About this task: Copy the text of all the records below, line for line and without any changes. Leave the pictures out of your answer.
- - - - -
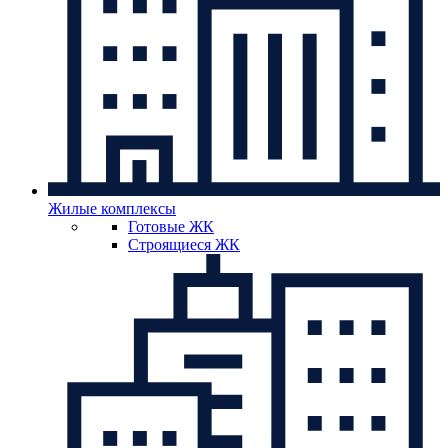
Жилые комплексы
Готовые ЖК
Строящиеся ЖК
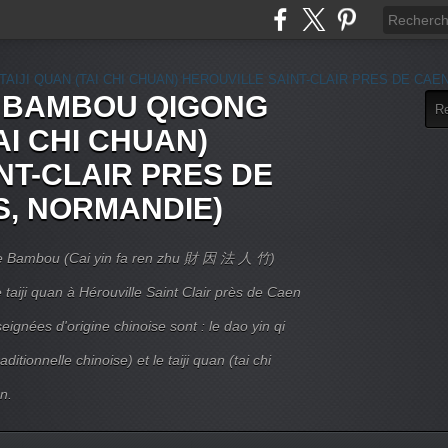
E BAMBOU QIGONG
AI CHI CHUAN)
NT-CLAIR PRES DE
S, NORMANDIE)
 Le Bambou (Cai yin fa ren zhu 財 因 法 人 竹)
taiji quan à Hérouville Saint Clair près de Caen
ignées d'origine chinoise sont : le dao yin qi
itionnelle chinoise) et le taiji quan (tai chi
n.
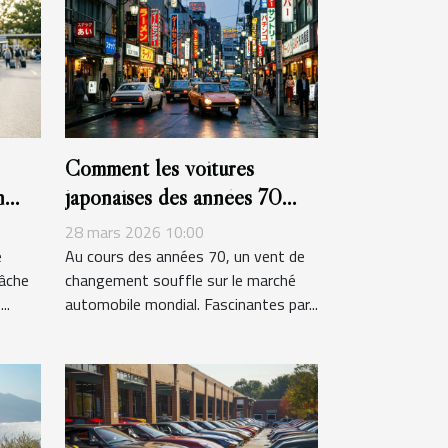
Comment les voitures
n
japonaises des années 70
ont-elles changé le marché
28 mars 2026 10:00
automobile ?
e
Au cours des années 70, un vent de
tâche
changement souffle sur le marché
..
automobile mondial. Fascinantes par...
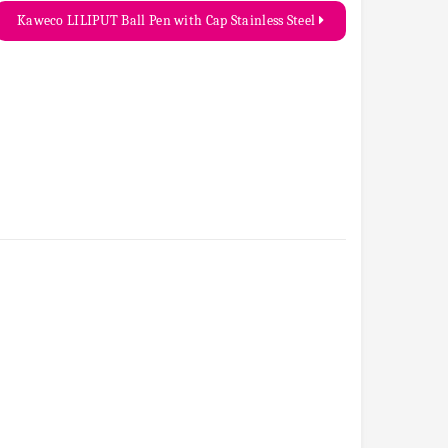
Kaweco LILIPUT Ball Pen with Cap Stainless Steel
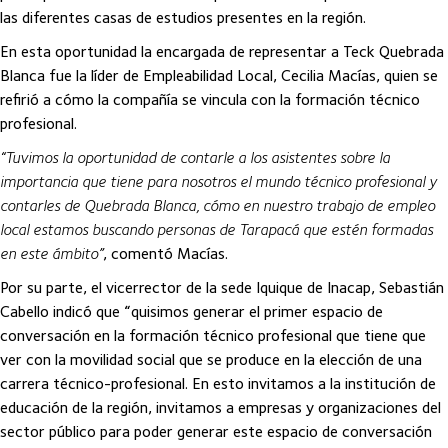
las diferentes casas de estudios presentes en la región.
En esta oportunidad la encargada de representar a Teck Quebrada
Blanca fue la líder de Empleabilidad Local, Cecilia Macías, quien se
refirió a cómo la compañía se vincula con la formación técnico
profesional.
“Tuvimos la oportunidad de contarle a los asistentes sobre la
importancia que tiene para nosotros el mundo técnico profesional y
contarles de Quebrada Blanca, cómo en nuestro trabajo de empleo
local estamos buscando personas de Tarapacá que estén formadas
en este ámbito”
, comentó Macías.
Por su parte, el vicerrector de la sede Iquique de Inacap, Sebastián
Cabello indicó que “quisimos generar el primer espacio de
conversación en la formación técnico profesional que tiene que
ver con la movilidad social que se produce en la elección de una
carrera técnico-profesional. En esto invitamos a la institución de
educación de la región, invitamos a empresas y organizaciones del
sector público para poder generar este espacio de conversación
- - - - -
Your solution:
Жилые комплексы
Готовые ЖК
Строящиеся ЖК
E BAMBOU QIGONG
AI CHI CHUAN)
NT-CLAIR PRES DE
S, NORMANDIE)
 Le Bambou (Cai yin fa ren zhu 財 因 法 人 竹)
taiji quan à Hérouville Saint Clair près de Caen
ignées d'origine chinoise sont : le dao yin qi
itionnelle chinoise) et le taiji quan (tai chi
n.
Comment les voitures
n
japonaises des années 70
ont-elles changé le marché
28 mars 2026 10:00
automobile ?
e
Au cours des années 70, un vent de
tâche
changement souffle sur le marché
..
automobile mondial. Fascinantes par...
Kaweco LILIPUT Ball Pen with Cap Stainless Steel
las diferentes casas de estudios presentes en la región.
En esta oportunidad la encargada de representar a Teck Quebrada
Blanca fue la líder de Empleabilidad Local, Cecilia Macías, quien se
refirió a cómo la compañía se vincula con la formación técnico
profesional.
“Tuvimos la oportunidad de contarle a los asistentes sobre la
importancia que tiene para nosotros el mundo técnico profesional y
contarles de Quebrada Blanca, cómo en nuestro trabajo de empleo
local estamos buscando personas de Tarapacá que estén formadas
en este ámbito”
, comentó Macías.
Por su parte, el vicerrector de la sede Iquique de Inacap, Sebastián
Cabello indicó que “quisimos generar el primer espacio de
conversación en la formación técnico profesional que tiene que
ver con la movilidad social que se produce en la elección de una
carrera técnico-profesional. En esto invitamos a la institución de
educación de la región, invitamos a empresas y organizaciones del
sector público para poder generar este espacio de conversación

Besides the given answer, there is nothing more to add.